_Assignment:_ Set down a faithful copy of every record, and skip the pictures in it.

Excerpted data Block Start

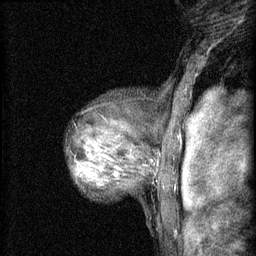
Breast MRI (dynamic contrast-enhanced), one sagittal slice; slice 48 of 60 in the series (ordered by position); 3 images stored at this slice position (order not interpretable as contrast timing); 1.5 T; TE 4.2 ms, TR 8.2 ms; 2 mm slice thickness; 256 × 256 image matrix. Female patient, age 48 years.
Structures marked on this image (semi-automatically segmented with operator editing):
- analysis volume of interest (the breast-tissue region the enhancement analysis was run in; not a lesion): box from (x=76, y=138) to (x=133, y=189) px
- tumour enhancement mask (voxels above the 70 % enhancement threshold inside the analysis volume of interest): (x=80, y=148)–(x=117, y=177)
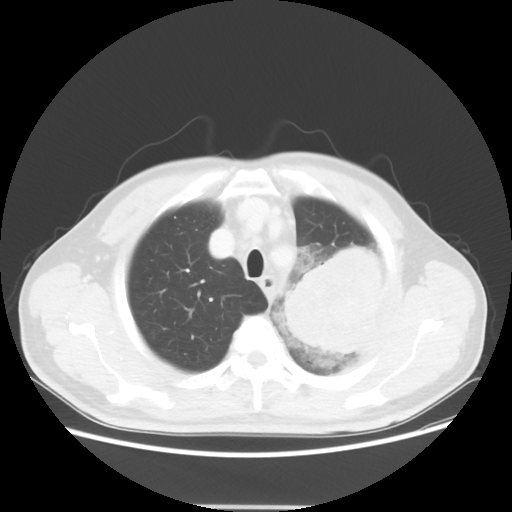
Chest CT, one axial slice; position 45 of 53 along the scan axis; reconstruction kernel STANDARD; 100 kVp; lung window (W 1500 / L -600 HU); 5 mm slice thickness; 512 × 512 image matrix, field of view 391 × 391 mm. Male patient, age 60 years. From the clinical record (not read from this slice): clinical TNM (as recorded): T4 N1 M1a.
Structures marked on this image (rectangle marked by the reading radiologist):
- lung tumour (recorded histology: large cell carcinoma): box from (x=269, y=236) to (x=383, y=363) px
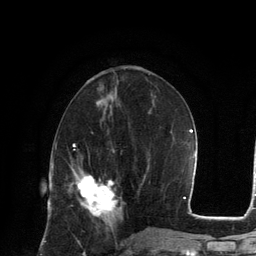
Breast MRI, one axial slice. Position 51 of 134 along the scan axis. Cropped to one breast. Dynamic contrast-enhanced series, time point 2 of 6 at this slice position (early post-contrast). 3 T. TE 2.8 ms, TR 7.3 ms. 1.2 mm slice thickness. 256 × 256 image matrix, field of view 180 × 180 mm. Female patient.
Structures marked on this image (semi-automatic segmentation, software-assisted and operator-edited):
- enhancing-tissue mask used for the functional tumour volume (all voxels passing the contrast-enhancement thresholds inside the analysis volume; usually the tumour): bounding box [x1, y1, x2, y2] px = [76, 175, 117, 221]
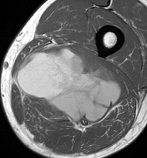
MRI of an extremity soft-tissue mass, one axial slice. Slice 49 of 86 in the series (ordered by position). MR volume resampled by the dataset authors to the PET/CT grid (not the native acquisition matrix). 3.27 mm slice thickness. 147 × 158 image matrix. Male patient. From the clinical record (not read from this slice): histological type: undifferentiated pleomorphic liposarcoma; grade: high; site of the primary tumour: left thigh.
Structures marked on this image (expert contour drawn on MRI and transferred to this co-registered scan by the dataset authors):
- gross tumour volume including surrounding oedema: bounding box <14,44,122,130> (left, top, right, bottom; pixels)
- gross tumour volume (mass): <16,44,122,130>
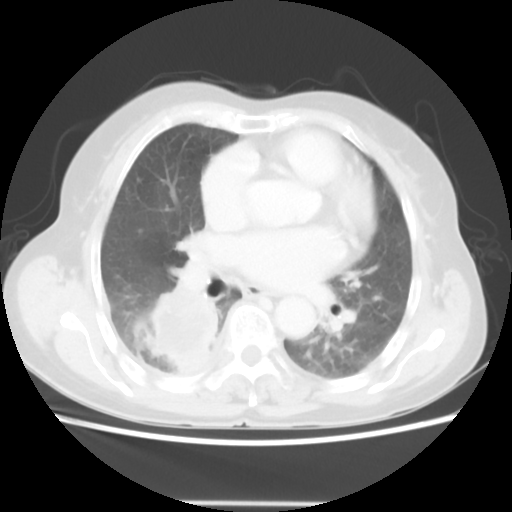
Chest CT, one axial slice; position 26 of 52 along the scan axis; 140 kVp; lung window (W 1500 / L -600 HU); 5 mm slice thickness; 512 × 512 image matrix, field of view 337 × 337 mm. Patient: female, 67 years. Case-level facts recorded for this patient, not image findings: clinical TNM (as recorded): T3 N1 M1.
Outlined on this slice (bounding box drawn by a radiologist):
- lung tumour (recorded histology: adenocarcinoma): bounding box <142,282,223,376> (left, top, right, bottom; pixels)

Excerpted data Block End

_Output for this exercise:_
Breast MRI (dynamic contrast-enhanced), one sagittal slice; slice 48 of 60 in the series (ordered by position); 3 images stored at this slice position (order not interpretable as contrast timing); 1.5 T; TE 4.2 ms, TR 8.2 ms; 2 mm slice thickness; 256 × 256 image matrix. Female patient, age 48 years.
Structures marked on this image (semi-automatically segmented with operator editing):
- analysis volume of interest (the breast-tissue region the enhancement analysis was run in; not a lesion): box from (x=76, y=138) to (x=133, y=189) px
- tumour enhancement mask (voxels above the 70 % enhancement threshold inside the analysis volume of interest): (x=80, y=148)–(x=117, y=177)
Chest CT, one axial slice; position 45 of 53 along the scan axis; reconstruction kernel STANDARD; 100 kVp; lung window (W 1500 / L -600 HU); 5 mm slice thickness; 512 × 512 image matrix, field of view 391 × 391 mm. Male patient, age 60 years. From the clinical record (not read from this slice): clinical TNM (as recorded): T4 N1 M1a.
Structures marked on this image (rectangle marked by the reading radiologist):
- lung tumour (recorded histology: large cell carcinoma): box from (x=269, y=236) to (x=383, y=363) px
Breast MRI, one axial slice. Position 51 of 134 along the scan axis. Cropped to one breast. Dynamic contrast-enhanced series, time point 2 of 6 at this slice position (early post-contrast). 3 T. TE 2.8 ms, TR 7.3 ms. 1.2 mm slice thickness. 256 × 256 image matrix, field of view 180 × 180 mm. Female patient.
Structures marked on this image (semi-automatic segmentation, software-assisted and operator-edited):
- enhancing-tissue mask used for the functional tumour volume (all voxels passing the contrast-enhancement thresholds inside the analysis volume; usually the tumour): bounding box [x1, y1, x2, y2] px = [76, 175, 117, 221]
MRI of an extremity soft-tissue mass, one axial slice. Slice 49 of 86 in the series (ordered by position). MR volume resampled by the dataset authors to the PET/CT grid (not the native acquisition matrix). 3.27 mm slice thickness. 147 × 158 image matrix. Male patient. From the clinical record (not read from this slice): histological type: undifferentiated pleomorphic liposarcoma; grade: high; site of the primary tumour: left thigh.
Structures marked on this image (expert contour drawn on MRI and transferred to this co-registered scan by the dataset authors):
- gross tumour volume including surrounding oedema: bounding box <14,44,122,130> (left, top, right, bottom; pixels)
- gross tumour volume (mass): <16,44,122,130>
Chest CT, one axial slice; position 26 of 52 along the scan axis; 140 kVp; lung window (W 1500 / L -600 HU); 5 mm slice thickness; 512 × 512 image matrix, field of view 337 × 337 mm. Patient: female, 67 years. Case-level facts recorded for this patient, not image findings: clinical TNM (as recorded): T3 N1 M1.
Outlined on this slice (bounding box drawn by a radiologist):
- lung tumour (recorded histology: adenocarcinoma): bounding box <142,282,223,376> (left, top, right, bottom; pixels)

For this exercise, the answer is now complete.